**Work item:**
Only the text of the records belongs in the answer; the pictures must be dropped.

**Source data:**
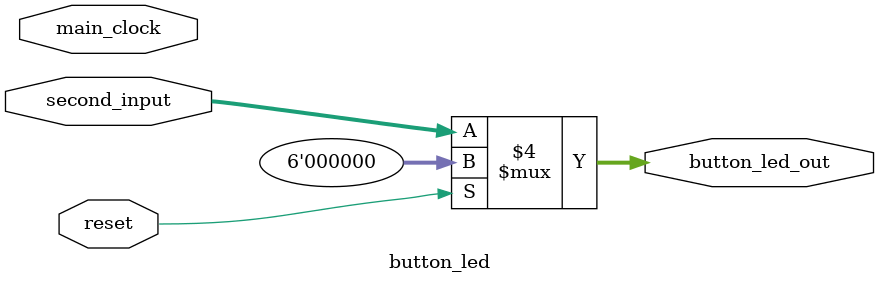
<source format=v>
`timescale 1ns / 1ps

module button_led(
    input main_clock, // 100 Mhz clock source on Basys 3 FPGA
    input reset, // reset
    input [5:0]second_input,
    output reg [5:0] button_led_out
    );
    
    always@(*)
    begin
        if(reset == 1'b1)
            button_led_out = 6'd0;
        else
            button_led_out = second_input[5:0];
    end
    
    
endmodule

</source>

**Result of this exercise:**
<source format=v>
`timescale 1ns / 1ps

module button_led(
    input main_clock, // 100 Mhz clock source on Basys 3 FPGA
    input reset, // reset
    input [5:0]second_input,
    output reg [5:0] button_led_out
    );
    
    always@(*)
    begin
        if(reset == 1'b1)
            button_led_out = 6'd0;
        else
            button_led_out = second_input[5:0];
    end
    
    
endmodule

</source>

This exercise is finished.